• _DIRECTIONS_
Filter the lines below, copying only those with the string "para".

• _EXTRACTED DATA_
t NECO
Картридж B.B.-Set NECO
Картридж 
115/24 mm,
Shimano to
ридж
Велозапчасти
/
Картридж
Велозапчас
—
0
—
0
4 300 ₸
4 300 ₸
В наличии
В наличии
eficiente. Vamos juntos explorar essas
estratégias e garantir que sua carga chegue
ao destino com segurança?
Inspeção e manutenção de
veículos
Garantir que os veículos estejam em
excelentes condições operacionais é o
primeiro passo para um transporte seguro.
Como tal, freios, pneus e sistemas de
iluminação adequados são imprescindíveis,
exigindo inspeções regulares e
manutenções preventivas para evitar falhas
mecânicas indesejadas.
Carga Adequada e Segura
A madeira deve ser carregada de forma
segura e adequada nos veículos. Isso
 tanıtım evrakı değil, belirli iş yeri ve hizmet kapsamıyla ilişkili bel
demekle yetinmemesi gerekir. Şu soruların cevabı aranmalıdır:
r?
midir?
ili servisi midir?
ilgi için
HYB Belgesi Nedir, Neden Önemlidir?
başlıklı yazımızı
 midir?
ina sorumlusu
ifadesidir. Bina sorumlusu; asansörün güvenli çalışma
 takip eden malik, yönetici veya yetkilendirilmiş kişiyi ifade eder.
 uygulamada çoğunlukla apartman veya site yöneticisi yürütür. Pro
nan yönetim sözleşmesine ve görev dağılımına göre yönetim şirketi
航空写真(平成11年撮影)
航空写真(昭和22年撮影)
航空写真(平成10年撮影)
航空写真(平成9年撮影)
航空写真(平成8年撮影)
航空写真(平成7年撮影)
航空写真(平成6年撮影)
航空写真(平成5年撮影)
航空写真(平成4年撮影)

...


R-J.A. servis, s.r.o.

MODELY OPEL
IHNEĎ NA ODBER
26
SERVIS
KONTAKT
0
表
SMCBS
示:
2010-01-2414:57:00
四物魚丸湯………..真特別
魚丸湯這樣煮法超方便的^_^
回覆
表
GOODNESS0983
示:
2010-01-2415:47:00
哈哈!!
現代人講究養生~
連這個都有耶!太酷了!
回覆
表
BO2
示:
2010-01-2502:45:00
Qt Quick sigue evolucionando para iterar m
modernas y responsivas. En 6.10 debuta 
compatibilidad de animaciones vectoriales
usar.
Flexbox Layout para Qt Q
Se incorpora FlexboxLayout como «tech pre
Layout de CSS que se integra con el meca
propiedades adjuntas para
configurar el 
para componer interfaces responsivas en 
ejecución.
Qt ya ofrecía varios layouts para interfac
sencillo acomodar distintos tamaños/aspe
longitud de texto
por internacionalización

• _SOLUTION FOR THIS EXERCISE_
primeiro passo para um transporte seguro.
manutenções preventivas para evitar falhas
Qt Quick sigue evolucionando para iterar m
Flexbox Layout para Qt Q
propiedades adjuntas para
para componer interfaces responsivas en 
Qt ya ofrecía varios layouts para interfac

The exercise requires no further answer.